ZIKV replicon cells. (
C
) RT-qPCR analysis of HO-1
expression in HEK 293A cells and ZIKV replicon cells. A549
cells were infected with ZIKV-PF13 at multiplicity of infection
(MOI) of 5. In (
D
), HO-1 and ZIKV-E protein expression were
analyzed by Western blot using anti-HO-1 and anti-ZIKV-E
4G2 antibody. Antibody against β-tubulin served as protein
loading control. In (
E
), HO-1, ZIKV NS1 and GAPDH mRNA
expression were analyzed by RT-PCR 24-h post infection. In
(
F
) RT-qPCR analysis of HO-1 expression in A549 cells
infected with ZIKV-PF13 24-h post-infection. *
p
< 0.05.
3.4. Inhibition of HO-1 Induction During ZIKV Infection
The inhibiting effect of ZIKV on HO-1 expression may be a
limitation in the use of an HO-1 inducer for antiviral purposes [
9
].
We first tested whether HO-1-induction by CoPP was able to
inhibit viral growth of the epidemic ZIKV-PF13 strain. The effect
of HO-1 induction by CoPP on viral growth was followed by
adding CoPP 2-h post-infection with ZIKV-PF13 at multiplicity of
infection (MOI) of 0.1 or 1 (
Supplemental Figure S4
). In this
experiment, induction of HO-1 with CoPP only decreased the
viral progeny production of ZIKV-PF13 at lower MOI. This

────────

* Work instruction *
Starting with the first line above and ending with the line that holds "in A549 cells", restate each line word for word and add nothing else.

* Response to the task *
ZIKV replicon cells. (
C
) RT-qPCR analysis of HO-1
expression in HEK 293A cells and ZIKV replicon cells. A549
cells were infected with ZIKV-PF13 at multiplicity of infection
(MOI) of 5. In (
D
), HO-1 and ZIKV-E protein expression were
analyzed by Western blot using anti-HO-1 and anti-ZIKV-E
4G2 antibody. Antibody against β-tubulin served as protein
loading control. In (
E
), HO-1, ZIKV NS1 and GAPDH mRNA
expression were analyzed by RT-PCR 24-h post infection. In
(
F
) RT-qPCR analysis of HO-1 expression in A549 cells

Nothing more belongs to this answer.